PayPal’s objective is to help accelerate the company’s evolution as a progressive commerce platform, moving them away from being ‘just’ a third-party payment processor.  The acquisition deal is expected to close in the 4th quarter of 2018.

Hyperallet growing globally

From its inception in 2000, Hyperwallet has moved from strength to strength, moving swiftly through several stages of international growth. The company has established offices in Austin, London, San Francisco, Sydney, and Vancouver, ensuring they have laid the groundwork to achieve significant international growth.

Hyperwallet CEO, Brent Warrington said in a press statement release “As a global platform, we’re committed to knocking down the barriers to cross-border payments and bringing our technology to marketplaces everywhere.”

When the acquisition closes, Brent Warrington and the rest of the Hyperwallet team will report to Braintree General Manager Juan Benitez.

Hyperwallet acquisition links PayPal to crypto

PayPal President and CEO Dan Schulman aren’t buying into the hype surrounding cryptocurrencies. Speaking at the Economic Club of New York in Manhattan back in March 2018, he openly said that cryptocurrencies are just an experiment for now and that many of them faced an uncertain future.

In fact, he seems more excited by the blockchain technology than cryptocurrency. Despite PayPal being so publicly opposed to using cryptocurrencies, on 1 March 2018 PayPal filed a patent application for an “expedited virtual currency transaction system”.

When news of PayPal’s patent application got out, crypto enthusiasts around the world immediately began speculating whether the online payment giant was considering launching its own cryptocurrency exchange.

PayPal CFO John Rainey quashed that notion quickly, saying to the Wall Street Journal “Given the volatility of bitcoin right now, it’s not a reliable currency for transactions.”

As far back as 2014, PayPal was showing signs of dipping its toes into the crypto waters, entering into partnerships with three major payment processors in the bitcoin space: BitPay, Coinbase, and GoCoin.

And now PayPal is in the process of acquiring Hyperwallet, which is known to have a strong history of being open to using virtual currency transactions to facilitate cross-border international payments.

In 2013, Hyperwallet entered into an agreement with the Earthport Network. The objective for Hyperwallet was to deliver more competitive online payment services.
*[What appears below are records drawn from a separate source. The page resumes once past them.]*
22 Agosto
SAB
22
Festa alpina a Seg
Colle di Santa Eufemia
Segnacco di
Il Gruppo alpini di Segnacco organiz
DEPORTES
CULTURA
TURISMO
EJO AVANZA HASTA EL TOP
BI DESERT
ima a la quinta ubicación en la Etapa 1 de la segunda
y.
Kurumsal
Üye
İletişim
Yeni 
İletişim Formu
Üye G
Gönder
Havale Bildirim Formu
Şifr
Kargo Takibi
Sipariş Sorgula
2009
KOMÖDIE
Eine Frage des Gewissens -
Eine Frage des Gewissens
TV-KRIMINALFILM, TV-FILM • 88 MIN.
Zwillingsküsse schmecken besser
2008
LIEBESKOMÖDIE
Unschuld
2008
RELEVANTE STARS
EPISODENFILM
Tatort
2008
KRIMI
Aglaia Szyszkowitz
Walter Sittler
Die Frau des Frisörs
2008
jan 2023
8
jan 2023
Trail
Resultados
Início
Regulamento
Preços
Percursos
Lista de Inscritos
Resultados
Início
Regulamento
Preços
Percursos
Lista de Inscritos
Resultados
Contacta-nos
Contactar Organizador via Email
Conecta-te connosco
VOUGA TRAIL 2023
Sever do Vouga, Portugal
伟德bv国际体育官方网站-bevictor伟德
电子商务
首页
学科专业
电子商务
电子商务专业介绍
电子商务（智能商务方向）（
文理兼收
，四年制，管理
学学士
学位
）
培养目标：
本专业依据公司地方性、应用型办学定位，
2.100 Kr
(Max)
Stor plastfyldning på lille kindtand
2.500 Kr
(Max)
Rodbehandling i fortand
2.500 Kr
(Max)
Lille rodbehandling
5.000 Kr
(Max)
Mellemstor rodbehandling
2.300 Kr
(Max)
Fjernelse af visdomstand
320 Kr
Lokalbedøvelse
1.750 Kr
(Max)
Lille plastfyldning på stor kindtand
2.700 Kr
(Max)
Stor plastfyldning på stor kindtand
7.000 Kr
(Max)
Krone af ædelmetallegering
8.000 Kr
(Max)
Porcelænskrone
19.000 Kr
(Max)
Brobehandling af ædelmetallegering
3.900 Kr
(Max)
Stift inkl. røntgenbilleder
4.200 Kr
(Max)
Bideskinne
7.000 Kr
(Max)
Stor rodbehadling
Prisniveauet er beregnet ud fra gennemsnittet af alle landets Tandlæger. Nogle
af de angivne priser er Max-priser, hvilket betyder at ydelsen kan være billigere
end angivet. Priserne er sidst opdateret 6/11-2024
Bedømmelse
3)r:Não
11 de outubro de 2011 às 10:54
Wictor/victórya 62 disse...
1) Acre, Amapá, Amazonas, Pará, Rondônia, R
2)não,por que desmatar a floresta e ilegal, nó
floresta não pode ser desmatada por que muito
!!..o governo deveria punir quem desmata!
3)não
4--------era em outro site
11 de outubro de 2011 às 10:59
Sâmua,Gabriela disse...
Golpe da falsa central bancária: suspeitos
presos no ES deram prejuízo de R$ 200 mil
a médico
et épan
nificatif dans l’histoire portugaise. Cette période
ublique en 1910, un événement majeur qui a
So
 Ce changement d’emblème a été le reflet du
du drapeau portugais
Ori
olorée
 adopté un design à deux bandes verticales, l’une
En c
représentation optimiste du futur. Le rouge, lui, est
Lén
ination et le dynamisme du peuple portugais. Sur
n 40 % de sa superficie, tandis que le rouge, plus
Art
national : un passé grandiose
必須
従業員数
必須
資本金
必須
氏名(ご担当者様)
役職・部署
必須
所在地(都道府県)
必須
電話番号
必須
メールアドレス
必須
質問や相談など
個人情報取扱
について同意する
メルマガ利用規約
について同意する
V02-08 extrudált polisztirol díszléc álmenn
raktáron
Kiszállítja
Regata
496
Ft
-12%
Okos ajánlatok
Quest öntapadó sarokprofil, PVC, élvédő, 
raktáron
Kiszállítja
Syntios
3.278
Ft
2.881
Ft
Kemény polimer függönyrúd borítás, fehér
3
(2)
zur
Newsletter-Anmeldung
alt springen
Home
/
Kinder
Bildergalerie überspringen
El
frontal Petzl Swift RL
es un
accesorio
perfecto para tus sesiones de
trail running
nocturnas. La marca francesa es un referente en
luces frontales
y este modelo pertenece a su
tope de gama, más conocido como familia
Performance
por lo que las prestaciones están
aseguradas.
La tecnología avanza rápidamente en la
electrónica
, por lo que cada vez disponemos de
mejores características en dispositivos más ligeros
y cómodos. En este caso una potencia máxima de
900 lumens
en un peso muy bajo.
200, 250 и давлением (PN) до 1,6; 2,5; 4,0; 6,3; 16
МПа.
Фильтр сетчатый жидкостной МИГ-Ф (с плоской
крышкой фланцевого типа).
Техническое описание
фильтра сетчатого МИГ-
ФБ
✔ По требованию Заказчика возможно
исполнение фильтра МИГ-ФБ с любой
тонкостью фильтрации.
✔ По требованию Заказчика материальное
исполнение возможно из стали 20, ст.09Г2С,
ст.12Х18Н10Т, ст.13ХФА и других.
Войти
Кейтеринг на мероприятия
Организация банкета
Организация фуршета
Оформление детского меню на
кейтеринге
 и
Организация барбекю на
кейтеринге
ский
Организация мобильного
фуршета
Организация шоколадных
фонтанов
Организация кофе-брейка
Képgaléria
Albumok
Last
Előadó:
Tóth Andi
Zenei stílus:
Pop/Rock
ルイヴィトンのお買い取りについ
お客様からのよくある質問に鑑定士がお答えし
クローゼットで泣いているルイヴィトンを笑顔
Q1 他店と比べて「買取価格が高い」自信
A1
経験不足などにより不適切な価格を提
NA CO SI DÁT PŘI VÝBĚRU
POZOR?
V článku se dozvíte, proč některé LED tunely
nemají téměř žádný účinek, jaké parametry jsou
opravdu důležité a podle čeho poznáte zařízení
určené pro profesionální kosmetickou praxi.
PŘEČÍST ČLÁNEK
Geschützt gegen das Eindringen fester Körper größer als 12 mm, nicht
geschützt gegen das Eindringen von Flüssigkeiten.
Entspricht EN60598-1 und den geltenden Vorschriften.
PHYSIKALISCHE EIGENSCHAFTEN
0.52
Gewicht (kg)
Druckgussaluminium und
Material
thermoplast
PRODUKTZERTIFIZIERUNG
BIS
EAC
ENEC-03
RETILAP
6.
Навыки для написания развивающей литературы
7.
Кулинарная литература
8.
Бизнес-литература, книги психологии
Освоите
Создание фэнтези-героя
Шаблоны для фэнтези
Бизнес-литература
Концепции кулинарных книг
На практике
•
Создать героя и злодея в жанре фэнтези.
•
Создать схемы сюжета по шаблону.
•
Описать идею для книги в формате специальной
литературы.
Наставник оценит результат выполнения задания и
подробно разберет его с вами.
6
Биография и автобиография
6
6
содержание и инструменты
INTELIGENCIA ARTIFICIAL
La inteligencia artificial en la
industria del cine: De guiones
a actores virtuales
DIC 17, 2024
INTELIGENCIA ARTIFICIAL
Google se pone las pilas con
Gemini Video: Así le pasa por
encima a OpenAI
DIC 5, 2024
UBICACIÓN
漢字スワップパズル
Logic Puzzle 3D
By 2015, Earthport entered into a gateway partnership with cryptocurrency Ripple (XRP) to facilitate international payments, which led to the payment network winning a Fintech Finance award in 2017.

While senior execs at PayPal aren’t saying much publicly, the patent application for a virtual currency transaction system indicates the online payment giant has big plans for the future of cross-border, cross-currency transactions. It remains to be seen whether PayPal might create its own cryptocurrency exchange service, or whether it will choose to create its own centralized cryptocurrency, with all settlements and exchanges conducted in the background via blockchain technology.

PayPal President and CEO, Dan Schulman said, “Blockchain will be the more powerful part of the landscape, and cryptocurrencies are just one application.”